Dua puluh dua

56 7 2
                                    

Deph mendapat laporan bahwa Jimin tengah mabuk di dekat pantai tak jauh dari hotel mereka menginap. Segera Deph pergi menemui pria itu.

"Kenapa?!" teriak Jimin ke arah samudra. "Kenapa kau bunuh mereka?! Harusnya kau biarkan mereka hidup. Jadi aku bisa membalas cintamu untuk sesaat."

Jimin terjerembab di pasir pantai. Dia memukul-mukul pasir sambil menangis. "Kenapa kau paksa aku untuk menyakitimu? Kenapa, Deph?" Dia terus menangis tanpa sadar Dephni sudah berdiri tak jauh darinya. "Bagaimana caraku membalaskan dendam ini?"

Lirih suara Jimin membuat Deph terpaku. Dadanya berdenyut sakit. Dia mengerti jika Jimin merasa begitu tersiksa, tapi apa yang dia rencanakan harus terus berjalan seperti rencana awal. Dia tak bisa menghancurkan segalanya hanya karena menyukai pria itu.

Deph memundurkan langkah, lalu menelepon Akhyar. "Tolong kau urus dia. Aku masih ada urusan yang lain yang harus dikerjakan," ucap Deph lewat telepon.

Deph merasa aman jika Akhyar yang mengurus pria itu. Setelahnya, Deph pergi ke pelabuhan.

Seorang pria berkulit hitam tengah menggulung tali jangkar ketika Deph datang. Deph memberi kode agar pria itu mengikutinya. Segera setelah menyelesaikan pekerjaannya, pria itu pun masuk ke salah satu kontainer kosong tempat Deph menunggu.

"Bagaimana pengiriman barang malam ini, apa semua sudah diatur sesuai rencana?" tanya Deph. Dia duduk di kursi kayu dengan anggun dan penuh wibawa.

"Sudah, Nona. Saya yakin semua akan berjalan lancar. Apa Nona akan tetap ada di sini sampai barang itu datang?"

"Tidak, aku akan datang lagi nanti. Aku hanya ingin memastikan pengiriman barang pertama ini tak mengalami kendala apa pun. Juga memastikan kesiapan penyalurannya ke agen-agen kita." Deph memakai kacamata hitamnya. "Pastikan kita tak bersinggungan dengan kelompok lain. Kalau mereka menghalangi, bunuh semuanya."

"Baik, Nona."

Dari pelabuhan, Deph bergerak sedikit menjauh. Dia mengawasi pergerakan kapal dari atas jembatan. Meski malam telah semakin larut, lalu lintas kapal barang di pelabuhan itu tak pernah sepi.

Menurut rencana, pengiriman kokain kloter pertama akan datang dini hari nanti, sekitar jam 3 pagi. Sebuah kapal tongkang pengangkut sampah akan membawanya, lalu mentranfer barangnya ke nelayan-nelayan lokal.

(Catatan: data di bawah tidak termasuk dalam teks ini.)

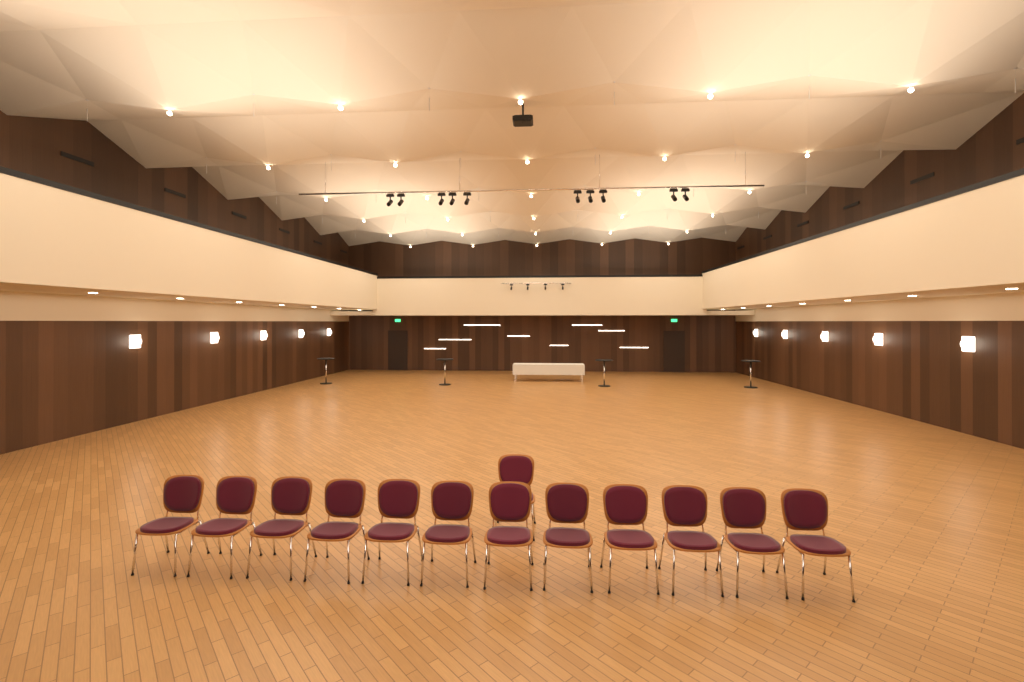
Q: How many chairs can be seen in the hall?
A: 13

Mereka akan melakukan transfer di tengah laut. Barang yang sudah dikemas sudah dimasukkan ke dalam perut ikan tongkol, jadi nelayan akan dengan mudah membawanya ke daratan. Sampai di bibir pantai, para penjual ikan akan mengambil barang itu dari nelayan, lalu membawanya ke pasar. Dari sana transfer ke para pengedar akan dilakukan. Tentu saja orang-orang yang melakukannya bukan nelayan atau penjual ikan sembarangan. Mereka semua adalah orang-orang yang sudah mendapat bayaran mahal dan profesional di bidangnya. Selain nelayan dan pedagang, mereka adalah para pelaku bisnis dalam dunia bawah.

Suara dering telepon mengintrupsi kesendirian Deph. Wanita itu pun mengangkatnya.

"Nona, Tuan Jimin tak mau kembali ke hotel. Dia bersikeras untuk pergi ke pantai untuk memeriksa kesiapan para nelayan yang akan melaut malam ini."

"Biarkan saja," sahut Deph. "Hanya, awasi saja dia agar tak mengacau. Dia sedang mabuk."

"Iya, Nona. Kalau Nona ingin datang, kami akan berangkat ke Dermaga Biru K 1," ucap Akhyar. Itu adalah kode tempat nelayan kloter pertama bergerak. Dalam misi malam ini, barang akan turun di enam titik dan semua titik memiliki kodenya masing-masing.

Mendengar kode tempat yang diberikan Akhyar, Deph sudah langsung tahu dia harus pergi ke mana. Setelah cukup lama berada di jembatan itu, Deph memutuskan untuk melihat Jimin. Dia pun memacu kendaraannya menuju lokasi.